A garantire la sicurezza informatica saranno sempre più le tecnologie di machine learning e l’intelligenza artificiale: è il parere del 75% del campione di responsabili IT aziendali interpellati per il nuovo studio di Eset, 900 persone in tutto tra Usa, UK e Germania. Dallo studio è emerso inoltre che gli statunitensi sono più propensi a pensare che le armi vincenti contro gli hacker siano tecnologiche (82%), contro il 67% nel Regno Unito e il 66% in Germania.
Sia il machine learning sia l’AI, secondo gli intervistati, sarebbero utili per velocizzare i tempi di rilevazione delle minacce e i tempi di risposta, oltre che per contribuire a risolvere la carenza di competenze adeguate nel campo della cybersecurity per le aziende.

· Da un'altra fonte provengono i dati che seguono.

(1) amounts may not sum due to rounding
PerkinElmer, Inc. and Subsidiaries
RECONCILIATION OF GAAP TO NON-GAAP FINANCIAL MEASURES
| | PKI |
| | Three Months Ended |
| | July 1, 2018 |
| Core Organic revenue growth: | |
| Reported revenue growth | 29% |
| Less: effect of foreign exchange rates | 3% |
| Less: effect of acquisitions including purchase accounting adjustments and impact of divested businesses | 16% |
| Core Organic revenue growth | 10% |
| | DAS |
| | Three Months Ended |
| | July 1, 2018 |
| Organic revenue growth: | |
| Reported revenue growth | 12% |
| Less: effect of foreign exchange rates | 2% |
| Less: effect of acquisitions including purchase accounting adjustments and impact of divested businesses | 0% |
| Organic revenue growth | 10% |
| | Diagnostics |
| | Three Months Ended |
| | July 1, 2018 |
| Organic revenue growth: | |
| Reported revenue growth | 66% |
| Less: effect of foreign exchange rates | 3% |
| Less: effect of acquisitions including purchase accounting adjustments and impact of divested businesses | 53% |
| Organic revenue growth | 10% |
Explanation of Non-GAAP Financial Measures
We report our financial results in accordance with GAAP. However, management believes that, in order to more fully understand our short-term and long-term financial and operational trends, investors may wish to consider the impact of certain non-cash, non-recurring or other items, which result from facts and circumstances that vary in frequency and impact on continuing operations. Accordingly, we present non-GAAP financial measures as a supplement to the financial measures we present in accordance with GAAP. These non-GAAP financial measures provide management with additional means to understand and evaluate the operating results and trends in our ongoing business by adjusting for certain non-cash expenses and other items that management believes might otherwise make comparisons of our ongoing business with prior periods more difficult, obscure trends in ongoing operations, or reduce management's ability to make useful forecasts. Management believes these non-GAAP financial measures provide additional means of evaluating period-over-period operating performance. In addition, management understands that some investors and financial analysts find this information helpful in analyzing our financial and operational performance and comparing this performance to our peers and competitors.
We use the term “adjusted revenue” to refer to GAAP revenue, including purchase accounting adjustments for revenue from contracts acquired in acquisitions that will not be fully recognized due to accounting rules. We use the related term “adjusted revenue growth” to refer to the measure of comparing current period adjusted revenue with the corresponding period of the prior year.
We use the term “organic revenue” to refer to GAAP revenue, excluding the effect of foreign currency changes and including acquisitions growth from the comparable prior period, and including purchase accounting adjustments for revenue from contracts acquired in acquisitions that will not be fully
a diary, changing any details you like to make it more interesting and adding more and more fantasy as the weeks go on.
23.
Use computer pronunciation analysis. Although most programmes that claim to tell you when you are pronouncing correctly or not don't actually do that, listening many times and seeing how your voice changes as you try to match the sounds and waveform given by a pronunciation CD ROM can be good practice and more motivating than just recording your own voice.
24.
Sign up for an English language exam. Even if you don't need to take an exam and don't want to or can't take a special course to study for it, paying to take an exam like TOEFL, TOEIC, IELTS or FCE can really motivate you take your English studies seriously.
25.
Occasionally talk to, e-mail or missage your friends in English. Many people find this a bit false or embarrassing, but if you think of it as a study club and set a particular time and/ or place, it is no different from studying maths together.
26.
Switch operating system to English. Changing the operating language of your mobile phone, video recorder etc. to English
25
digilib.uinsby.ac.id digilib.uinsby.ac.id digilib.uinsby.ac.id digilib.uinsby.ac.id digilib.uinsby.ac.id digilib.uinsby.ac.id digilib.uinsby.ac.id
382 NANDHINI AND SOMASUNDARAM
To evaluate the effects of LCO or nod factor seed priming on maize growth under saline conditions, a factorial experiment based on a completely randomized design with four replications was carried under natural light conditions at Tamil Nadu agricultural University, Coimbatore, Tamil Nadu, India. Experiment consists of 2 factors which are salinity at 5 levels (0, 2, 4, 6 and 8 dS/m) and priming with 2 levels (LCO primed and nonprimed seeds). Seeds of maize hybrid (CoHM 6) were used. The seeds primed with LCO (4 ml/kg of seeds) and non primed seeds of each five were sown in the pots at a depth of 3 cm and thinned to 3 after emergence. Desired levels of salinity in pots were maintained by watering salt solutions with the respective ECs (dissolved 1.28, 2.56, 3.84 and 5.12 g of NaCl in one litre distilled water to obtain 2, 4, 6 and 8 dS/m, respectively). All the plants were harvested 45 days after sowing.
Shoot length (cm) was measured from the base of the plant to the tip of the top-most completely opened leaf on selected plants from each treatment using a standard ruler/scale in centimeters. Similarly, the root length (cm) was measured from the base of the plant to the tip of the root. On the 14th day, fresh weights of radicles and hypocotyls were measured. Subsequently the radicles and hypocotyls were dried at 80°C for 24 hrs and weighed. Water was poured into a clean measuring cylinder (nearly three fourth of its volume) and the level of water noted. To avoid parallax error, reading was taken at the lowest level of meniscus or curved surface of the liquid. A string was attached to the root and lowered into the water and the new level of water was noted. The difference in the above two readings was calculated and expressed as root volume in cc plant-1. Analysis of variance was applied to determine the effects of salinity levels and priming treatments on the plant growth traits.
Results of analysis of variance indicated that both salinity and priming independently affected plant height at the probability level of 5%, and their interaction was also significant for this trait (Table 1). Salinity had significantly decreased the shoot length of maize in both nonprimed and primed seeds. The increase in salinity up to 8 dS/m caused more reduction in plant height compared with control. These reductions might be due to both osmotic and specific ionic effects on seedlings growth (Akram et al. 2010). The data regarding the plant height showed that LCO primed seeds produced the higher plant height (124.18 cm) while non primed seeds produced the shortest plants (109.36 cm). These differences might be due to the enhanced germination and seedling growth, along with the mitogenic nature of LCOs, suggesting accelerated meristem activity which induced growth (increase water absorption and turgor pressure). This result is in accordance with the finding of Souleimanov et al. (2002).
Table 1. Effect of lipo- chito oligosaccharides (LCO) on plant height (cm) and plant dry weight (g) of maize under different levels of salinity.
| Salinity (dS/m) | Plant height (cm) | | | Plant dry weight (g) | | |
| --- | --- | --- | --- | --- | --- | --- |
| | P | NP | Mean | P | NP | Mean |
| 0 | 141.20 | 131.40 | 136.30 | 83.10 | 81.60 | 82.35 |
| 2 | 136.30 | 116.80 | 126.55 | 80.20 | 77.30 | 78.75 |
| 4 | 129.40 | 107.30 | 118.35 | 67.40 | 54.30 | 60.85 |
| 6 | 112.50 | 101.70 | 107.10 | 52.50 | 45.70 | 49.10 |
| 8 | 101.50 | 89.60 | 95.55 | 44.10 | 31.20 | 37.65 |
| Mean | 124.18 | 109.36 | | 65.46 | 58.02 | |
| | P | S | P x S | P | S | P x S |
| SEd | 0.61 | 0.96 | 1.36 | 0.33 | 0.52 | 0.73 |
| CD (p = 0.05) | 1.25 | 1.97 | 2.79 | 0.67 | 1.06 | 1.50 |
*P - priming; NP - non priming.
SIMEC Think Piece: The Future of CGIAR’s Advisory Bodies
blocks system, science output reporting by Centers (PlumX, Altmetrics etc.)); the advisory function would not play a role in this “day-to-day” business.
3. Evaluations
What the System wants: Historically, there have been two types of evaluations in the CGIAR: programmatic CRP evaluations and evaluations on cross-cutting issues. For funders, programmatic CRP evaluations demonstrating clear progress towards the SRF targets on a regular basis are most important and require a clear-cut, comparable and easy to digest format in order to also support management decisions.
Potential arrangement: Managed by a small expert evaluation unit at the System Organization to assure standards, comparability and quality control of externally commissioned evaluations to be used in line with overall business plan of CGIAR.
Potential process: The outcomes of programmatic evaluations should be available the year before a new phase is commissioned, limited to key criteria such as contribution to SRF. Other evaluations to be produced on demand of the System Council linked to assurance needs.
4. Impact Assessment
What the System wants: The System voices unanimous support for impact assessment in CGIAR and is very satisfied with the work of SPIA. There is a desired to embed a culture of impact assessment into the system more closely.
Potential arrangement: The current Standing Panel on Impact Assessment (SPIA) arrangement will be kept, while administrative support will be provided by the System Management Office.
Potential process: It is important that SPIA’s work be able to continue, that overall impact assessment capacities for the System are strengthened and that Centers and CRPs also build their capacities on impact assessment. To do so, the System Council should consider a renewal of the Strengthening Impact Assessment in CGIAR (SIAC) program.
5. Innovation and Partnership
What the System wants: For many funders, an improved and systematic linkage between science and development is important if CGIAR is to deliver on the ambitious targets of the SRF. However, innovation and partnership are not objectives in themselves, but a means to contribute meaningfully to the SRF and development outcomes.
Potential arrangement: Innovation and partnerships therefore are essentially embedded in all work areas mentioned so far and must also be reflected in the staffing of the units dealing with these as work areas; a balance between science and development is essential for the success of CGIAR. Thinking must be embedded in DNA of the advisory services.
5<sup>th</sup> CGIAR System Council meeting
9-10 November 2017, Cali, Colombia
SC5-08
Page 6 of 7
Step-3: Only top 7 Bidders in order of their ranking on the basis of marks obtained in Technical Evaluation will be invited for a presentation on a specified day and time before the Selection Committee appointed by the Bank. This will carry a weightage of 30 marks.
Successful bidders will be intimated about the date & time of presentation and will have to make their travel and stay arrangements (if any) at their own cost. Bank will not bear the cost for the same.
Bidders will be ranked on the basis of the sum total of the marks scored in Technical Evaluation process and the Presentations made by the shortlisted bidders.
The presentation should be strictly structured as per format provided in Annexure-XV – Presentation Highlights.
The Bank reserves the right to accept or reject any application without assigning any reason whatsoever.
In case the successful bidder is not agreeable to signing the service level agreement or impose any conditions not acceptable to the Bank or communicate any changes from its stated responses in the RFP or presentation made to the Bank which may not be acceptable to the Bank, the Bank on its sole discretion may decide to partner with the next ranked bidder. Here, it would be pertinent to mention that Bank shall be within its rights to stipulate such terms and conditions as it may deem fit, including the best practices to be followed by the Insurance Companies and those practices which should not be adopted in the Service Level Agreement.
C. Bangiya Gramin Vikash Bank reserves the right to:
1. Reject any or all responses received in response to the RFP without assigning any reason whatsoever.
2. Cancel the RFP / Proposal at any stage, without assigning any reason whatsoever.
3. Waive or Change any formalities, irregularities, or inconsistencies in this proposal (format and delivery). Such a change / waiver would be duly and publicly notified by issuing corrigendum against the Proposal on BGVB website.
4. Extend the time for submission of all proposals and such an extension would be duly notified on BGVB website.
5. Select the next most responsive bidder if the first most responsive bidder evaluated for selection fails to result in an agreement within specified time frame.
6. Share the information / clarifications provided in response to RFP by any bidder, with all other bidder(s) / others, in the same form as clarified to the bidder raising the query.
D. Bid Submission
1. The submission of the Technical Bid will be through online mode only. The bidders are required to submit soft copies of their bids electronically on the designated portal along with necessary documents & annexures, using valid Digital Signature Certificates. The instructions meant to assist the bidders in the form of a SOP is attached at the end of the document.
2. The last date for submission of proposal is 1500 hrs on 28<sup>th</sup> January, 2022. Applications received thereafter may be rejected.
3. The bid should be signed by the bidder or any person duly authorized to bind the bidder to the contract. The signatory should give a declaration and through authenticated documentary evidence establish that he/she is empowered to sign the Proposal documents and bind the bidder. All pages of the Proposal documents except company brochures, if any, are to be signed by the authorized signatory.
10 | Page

Ma la fiducia incondizionata nei confronti delle nuove tecnologie potrebbe anche rappresentare un rischio: “Nell’ambiente aziendale odierno – si legge in una nota di Eset, società specializzata nella produzione di software per la sicurezza digitale, – non sarebbe saggio affidarsi esclusivamente a una tecnologia per costruire una solida difesa informatica e la ML è senza dubbio uno strumento importante nella lotta contro il crimine informatico, ma dovrebbe rappresentare solo una parte della strategia generale di sicurezza informatica di un’organizzazione”.
Il machine learning sarebbe tra l’altro, secondo i dati del sondaggio, già ampiamente presente nelle strategie di cybersecurity delle aziende: infatti ha dichiarato di servirsene l’89% del campione tedesco, l’87% degli intervistati statunitensi e il 78% di quelli britannici. Qualche confusione però è ancora presente quando si tratta di distinguere tra il significato di machine learning e quello di intelligenza artificiale: il 53% del campione ha infatti ammesso che in azienda i confini tra le due tecnologie non siano ben chiari al management, anche a causa – secondo la lettura di Eset, delle semplificazioni utilizzate dal marketing.
Quanto ai limiti del machine learning, che è certamente molto utile per la scansione del malware, essendo rapidamente in grado di analizzare e identificare la maggior parte delle potenziali minacce per gli utenti e agire in modo proattivo per sconfiggerle, c’è però da essere ben consapevoli dei mitici di questa tecnologia, che per essere efficace deve essere affiancata dalla verifica umana per la classificazione iniziale, per l’analisi di campioni potenzialmente dannosi e per la riduzione del numero di falsi positivi. Inoltre, evidenzia Eset in una nota, gli algoritmi di ML hanno un focus ristretto e un criminale informatico creativo può introdurre scenari completamente nuovi per la ML e quindi ingannare il sistema: “Gli algoritmi di apprendimento automatico possono essere ingannati e gli hacker possono sfruttare questa debolezza creando un codice dannoso che la ML classificherà come oggetto benigno”.
Da qui deriva la necessità di un approccio “strategico”, con soluzioni a più livelli, unite a persone di talento e competenti: “l’unico modo – sottolinea Eset – per rimanere un passo avanti agli hacker mentre il panorama delle minacce informatiche continua ad evolversi”.